Just start by reading the documentation of the Xml namespace on the MSDN. Then if you have more specific questions, post them here...

md5sum
+1  A: 

If you have smaller documents which fit in computers memory you can use XmlDocument. Otherwise you can use XmlReader to iterate through the document.

Using XmlReader you can find out the elements type using:

while (xml.Read()) {
   switch xml.NodeType {
     case XmlNodeType.Element:
      //Do something
     case XmlNodeType.Text:
      //Do something
     case XmlNodeType.EndElement:  
      //Do something
   }
}
codymanix
A: 

Are the documents you are processing relatively small? If so, you could load them into memory using an XmlDocument object, modify it, and write the changes back out.

XmlDocument doc = new XmlDocument();
doc.Load("path_to_input_file");
// Make changes to the document.
XmlTextWriter xtw = new XmlTextWriter("path_to_output_file", Encoding.UTF8);
doc.WriteContentTo(xtw);

Depending on the structure of the input XML, this could make your parsing code a bit simpler.

Pat Daburu
A: 

One fairly easy approach would be to create a new XmlDocument, then use the Load() method to populate it. Once you've got the document, you can use CreateNavigator() to get an XPathNavigator object that you can use to find and alter elements in the document. Finally, you can use the Save() method on the XmlDocument to write the changed document back out.

ngroot
+4  A: 

If it's actually valid XML, and will easily fit in memory, I'd choose LINQ to XML (XDocument, XElement etc) every time. It's by far the nicest XML API I've used. It's easy to form queries, and easy to construct new elements too.

You can use XPath where that's appropriate, or the built-in axis methods (Elements(), Descendants(), Attributes() etc). If you could let us know what specific bits you're having a hard time with, I'd be happy to help work out how to express them in LINQ to XML.

If, on the other hand, this is HTML which isn't valid XML, you'll have a much harder time - because XML APIs generalyl expect to work with valid XML documents. You could use HTMLTidy first of course, but that may have undesirable effects.
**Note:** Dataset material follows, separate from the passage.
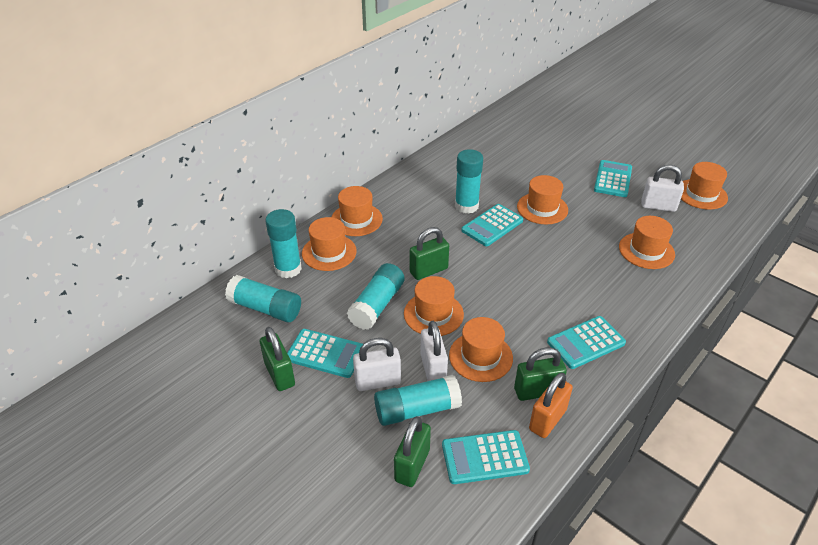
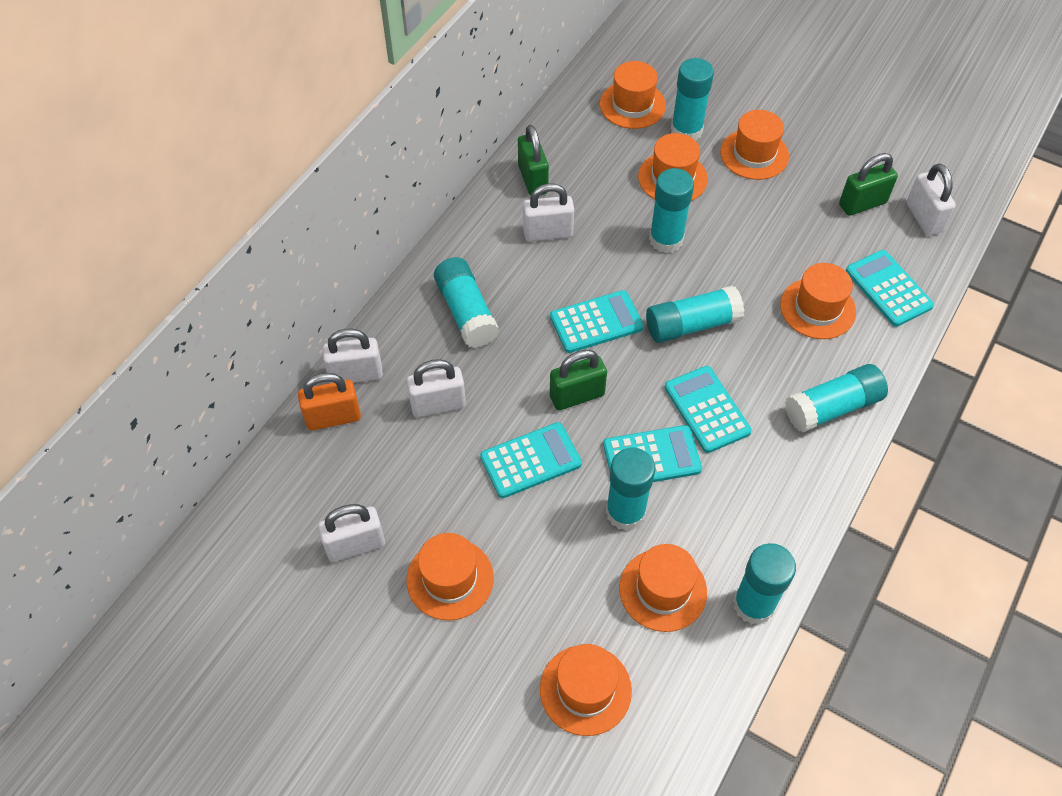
green padlock: [260,327,295,391] [394,416,431,487] [410,227,449,280] [514,347,567,401] = 4 -> [518,125,549,196] [550,350,607,410] [839,153,898,216] = 3
turquoise glue stick: [225,275,301,322] [265,209,302,278] [347,263,404,330] [374,375,462,426] [455,149,483,214] = 5 -> [434,257,499,348] [606,448,655,531] [646,285,744,343] [649,168,694,253] [671,58,714,141] [733,543,796,625] [785,364,888,432] = 7
white padlock: [353,338,401,391] [420,321,448,381] [641,165,684,212] = 3 -> [318,504,385,562] [323,329,383,383] [406,359,466,417] [523,183,574,242] [907,163,956,235] = 5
For your specific example:

foreach (var img in doc.Descendants("img"))
{
    // src will be null if the attribute is missing
    string src = (string) img.Attribute("src");
    img.SetAttributeValue("src", src + "with-changes");
}
Jon Skeet
Bump XDocument for great justice.
annakata
I heartily agree! I had a couple of older apps I had to do the hard way with parsing and the like and L2X makes it so much easier and powerful.
Dillie-O
Jon, you may find HtmlAgilityPack very useful, instead of worrying about valid XML, you can use APIs similar to XDocument on dirty, real-world HTML.
Peter J
@Peter: Fortunately I've rarely had to work with dirty HTML - I've found myself using real XML more frequently. I'll bear it in mind though.
Jon Skeet
+1  A: 

For the task in hand - (read existing doc, write, and modify in a formalised way) I'd go with XPathDocument run through an XslCompiledTransform.

Where you can't formalise, don't have pre-existing docs or generally need more adaptive logic, I'd go with LINQ and XDocument like Skeet says.

Basically if the task is transformation then XSLT, if the task is manipulation then LINQ.

annakata
A: 

My favorite tool for this kind of thing is HtmlAgilityPack. I use it to parse complex HTML documents into LINQ-queryable collections. It is an extremely useful tool for querying and parsing HTML (which is often not valid XML).

For your problem, the code would look like:

var htmlDoc = HtmlAgilityPack.LoadDocument(stringOfHtml);
var images = htmlDoc.DocumentNode.SelectNodes("//img[id=lookforthis]");

if(images != null)
{
  foreach (HtmlNode node in images)  
  {  
      node.Attributes.Append("alt", "added an alt to lookforthis images.");  
  }  
}

htmlDoc.Save('output.html');
Peter J